== Information ==
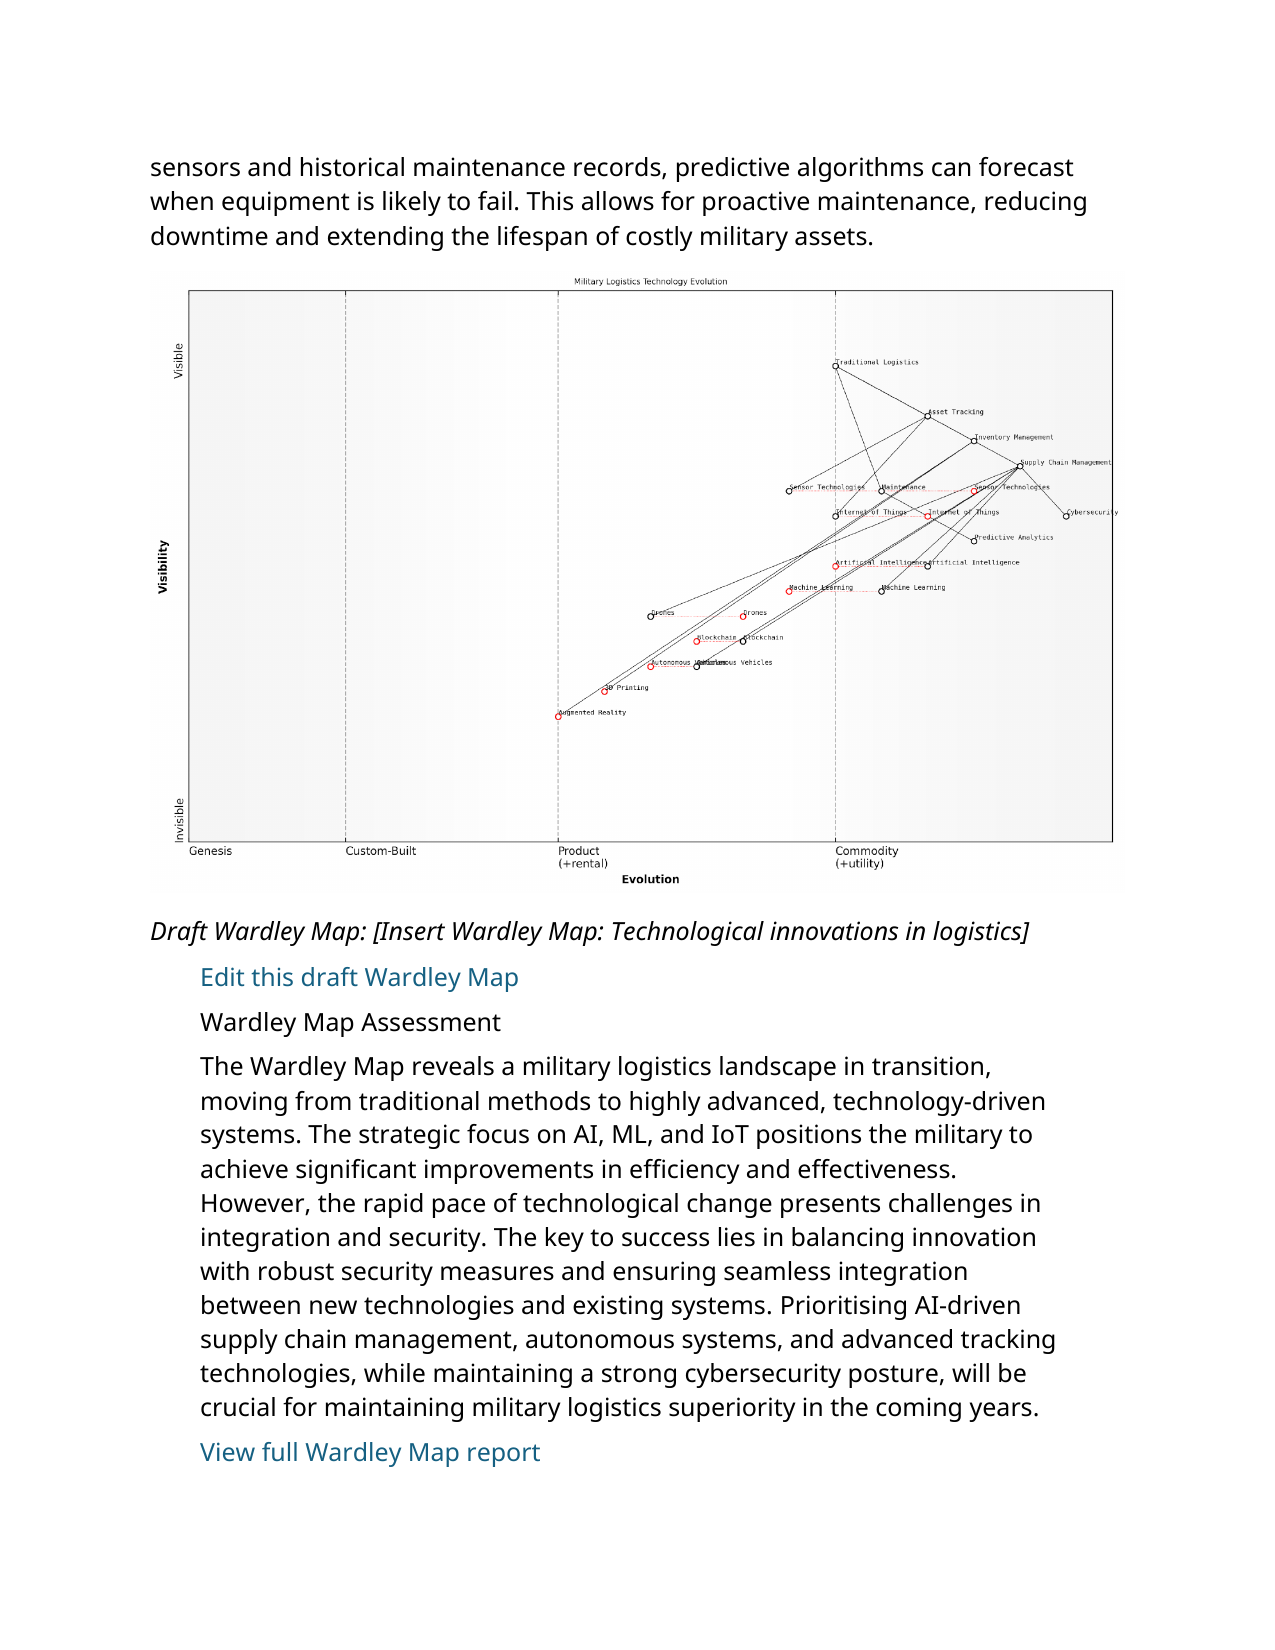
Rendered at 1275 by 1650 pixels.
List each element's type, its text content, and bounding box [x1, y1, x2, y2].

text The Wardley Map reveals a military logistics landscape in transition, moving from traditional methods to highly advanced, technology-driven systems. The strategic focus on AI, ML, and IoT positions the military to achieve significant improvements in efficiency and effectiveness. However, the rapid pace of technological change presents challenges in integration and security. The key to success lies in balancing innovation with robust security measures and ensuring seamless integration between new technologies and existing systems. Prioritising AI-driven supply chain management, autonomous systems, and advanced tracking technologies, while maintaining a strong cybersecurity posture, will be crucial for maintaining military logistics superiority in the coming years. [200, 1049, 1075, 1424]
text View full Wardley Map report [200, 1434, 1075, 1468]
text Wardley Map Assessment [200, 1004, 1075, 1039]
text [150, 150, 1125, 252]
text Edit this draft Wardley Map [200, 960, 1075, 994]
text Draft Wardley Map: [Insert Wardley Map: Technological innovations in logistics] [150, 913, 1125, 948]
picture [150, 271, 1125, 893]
===
= Assignment =
Give the data again exactly as written, with no pictures included.

= Written response =
Rendered at 1275 by 1650 pixels.
List each element's type, its text content, and bounding box [x1, y1, x2, y2].

text The Wardley Map reveals a military logistics landscape in transition, moving from traditional methods to highly advanced, technology-driven systems. The strategic focus on AI, ML, and IoT positions the military to achieve significant improvements in efficiency and effectiveness. However, the rapid pace of technological change presents challenges in integration and security. The key to success lies in balancing innovation with robust security measures and ensuring seamless integration between new technologies and existing systems. Prioritising AI-driven supply chain management, autonomous systems, and advanced tracking technologies, while maintaining a strong cybersecurity posture, will be crucial for maintaining military logistics superiority in the coming years. [200, 1049, 1075, 1424]
text View full Wardley Map report [200, 1434, 1075, 1468]
text Wardley Map Assessment [200, 1004, 1075, 1039]
text [150, 150, 1125, 252]
text Edit this draft Wardley Map [200, 960, 1075, 994]
text Draft Wardley Map: [Insert Wardley Map: Technological innovations in logistics] [150, 913, 1125, 948]
picture [150, 271, 1125, 893]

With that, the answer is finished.